> [Directions] Output verbatim the lines from the start of the records through the line containing "azzurre, con 93.167", inclusive.

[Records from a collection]
┄┄┄┄┄┄

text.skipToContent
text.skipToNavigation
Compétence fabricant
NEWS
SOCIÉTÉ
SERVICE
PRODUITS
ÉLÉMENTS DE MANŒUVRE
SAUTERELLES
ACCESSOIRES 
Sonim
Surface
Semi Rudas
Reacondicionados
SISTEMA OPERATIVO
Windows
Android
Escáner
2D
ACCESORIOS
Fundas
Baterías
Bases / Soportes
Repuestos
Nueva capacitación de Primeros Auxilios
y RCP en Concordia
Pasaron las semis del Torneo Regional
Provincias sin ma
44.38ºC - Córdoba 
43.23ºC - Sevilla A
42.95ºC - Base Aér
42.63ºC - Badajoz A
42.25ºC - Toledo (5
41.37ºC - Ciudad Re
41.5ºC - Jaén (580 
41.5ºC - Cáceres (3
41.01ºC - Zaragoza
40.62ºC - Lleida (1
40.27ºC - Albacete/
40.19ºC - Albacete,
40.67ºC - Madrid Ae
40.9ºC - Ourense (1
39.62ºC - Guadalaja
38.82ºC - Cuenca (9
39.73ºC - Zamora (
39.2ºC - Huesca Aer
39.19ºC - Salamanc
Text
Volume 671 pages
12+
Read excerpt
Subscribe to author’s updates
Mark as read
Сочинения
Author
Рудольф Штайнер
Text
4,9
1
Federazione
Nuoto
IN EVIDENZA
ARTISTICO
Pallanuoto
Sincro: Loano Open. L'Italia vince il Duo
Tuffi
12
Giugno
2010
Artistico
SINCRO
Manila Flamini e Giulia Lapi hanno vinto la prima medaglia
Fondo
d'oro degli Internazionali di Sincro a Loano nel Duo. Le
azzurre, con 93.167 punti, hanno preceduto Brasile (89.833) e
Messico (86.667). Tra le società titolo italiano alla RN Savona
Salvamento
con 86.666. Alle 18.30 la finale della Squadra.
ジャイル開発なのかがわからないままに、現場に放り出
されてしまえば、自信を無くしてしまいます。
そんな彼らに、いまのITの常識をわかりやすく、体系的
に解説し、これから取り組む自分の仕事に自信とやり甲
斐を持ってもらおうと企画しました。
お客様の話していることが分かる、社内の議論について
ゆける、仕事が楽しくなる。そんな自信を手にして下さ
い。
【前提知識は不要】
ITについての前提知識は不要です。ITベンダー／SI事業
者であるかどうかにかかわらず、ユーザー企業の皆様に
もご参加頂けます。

┄┄┄┄┄┄

> [Expected answer]
text.skipToContent
text.skipToNavigation
Compétence fabricant
NEWS
SOCIÉTÉ
SERVICE
PRODUITS
ÉLÉMENTS DE MANŒUVRE
SAUTERELLES
ACCESSOIRES 
Sonim
Surface
Semi Rudas
Reacondicionados
SISTEMA OPERATIVO
Windows
Android
Escáner
2D
ACCESORIOS
Fundas
Baterías
Bases / Soportes
Repuestos
Nueva capacitación de Primeros Auxilios
y RCP en Concordia
Pasaron las semis del Torneo Regional
Provincias sin ma
44.38ºC - Córdoba 
43.23ºC - Sevilla A
42.95ºC - Base Aér
42.63ºC - Badajoz A
42.25ºC - Toledo (5
41.37ºC - Ciudad Re
41.5ºC - Jaén (580 
41.5ºC - Cáceres (3
41.01ºC - Zaragoza
40.62ºC - Lleida (1
40.27ºC - Albacete/
40.19ºC - Albacete,
40.67ºC - Madrid Ae
40.9ºC - Ourense (1
39.62ºC - Guadalaja
38.82ºC - Cuenca (9
39.73ºC - Zamora (
39.2ºC - Huesca Aer
39.19ºC - Salamanc
Text
Volume 671 pages
12+
Read excerpt
Subscribe to author’s updates
Mark as read
Сочинения
Author
Рудольф Штайнер
Text
4,9
1
Federazione
Nuoto
IN EVIDENZA
ARTISTICO
Pallanuoto
Sincro: Loano Open. L'Italia vince il Duo
Tuffi
12
Giugno
2010
Artistico
SINCRO
Manila Flamini e Giulia Lapi hanno vinto la prima medaglia
Fondo
d'oro degli Internazionali di Sincro a Loano nel Duo. Le
azzurre, con 93.167 punti, hanno preceduto Brasile (89.833) e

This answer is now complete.